I have rarely been in a debate involving political parties from all sides of a Chamber where there has been such unanimity as to the arguments that they wish to deploy against another force; clearly not against the arguments advanced by the Minister because, to be perfectly fair, there have been one or two shafts of light—certainly the assurances in respect of the care the Government will take to ensure that the milk that comes into this country will be of the highest possible standard.

But a very comprehensive demolition job has been done on the Government's actions in these matters over the past few months by noble Lords all around the House. It would be invidious to single out any particular contribution, except to say that the contributions we have heard from all three noble Baronesses have impressed me very much, because they come from a background of real experience in these matters. Professional experience has come from other quarters. I was enormously impressed by the contribution of the noble Baroness, Lady Elliot of Harwood, not least with the greatest deference possible to the contribution that her late husband made to the whole concept of giving to the people of this country milk which they could rely on and find completely safe.

The great dilemma that I had in listening to the Minister was this. He saved himself literally in the last few seconds of his speech. Until then there had not been one word of what we consider important—not so much the past actions, or the present intentions, but on the future consequences concerning the effect on the doorstep delivery. If I may paraphrase what the Minister has said, he believes it is a first-class service and one that ought to be preserved. But if the French farmers are successful and comply with the requirements, the Minister says that up to 6 per cent. more sterilised milk can come in. The Minister might say: it has been a very great operation and we are sorry the patient has died. If the patient, the milk distributive industry, suffers as a consequence of this, how on earth are we going to face up to it?

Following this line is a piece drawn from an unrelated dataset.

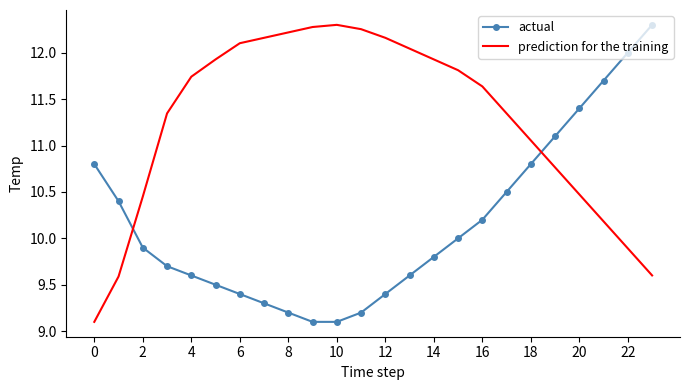

How many intersections are there between actual and prediction for the training?

2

I would simply say to the Minister that we believe hat he is relying upon the milk industry to get him out of a Catch-22 situation. If the milk industry, fearful of the consequences, does its job, as the Minister believes, it will be competitive, it will be able to survive, it will be able to keep out the foreign imports, and then the industry itself will have given the game away. The industry believes at the moment that this additional burden is going to cause all the consequences. The only way they can prove that the Minister is right is by proving themselves wrong.

I listened very carefully to what the Minister said. He believes that the industry will be able to compete in the new circumstances. The industry does not; the Milk Marketing Board does not; Age Concern does not; all of the other organisations do not believe that they will be able to compete in the new circumstances. If they are wrong, all they will have are red faces. If they are proved right and the industry is damaged—if not beyond repair savagely damaged—the consumers of this country will find that they will have to travel further, pay more, or get poorer milk.

I realise the reality of the parliamentary arithmetic in these matters and I appreciate the convention that in another place a decision has been reached. For our part on these Benches we remain wholly unconvinced that the actions which the Government have taken in the past few months were necessary. We believe that they may have been taken sincerely, but that they will nevertheless prove to be enormously damaging to British interests and we do not intend to let this matter pass lightly.

On Question, Motion disagreed to.

House adjourned at a quarter-past nine o'clock.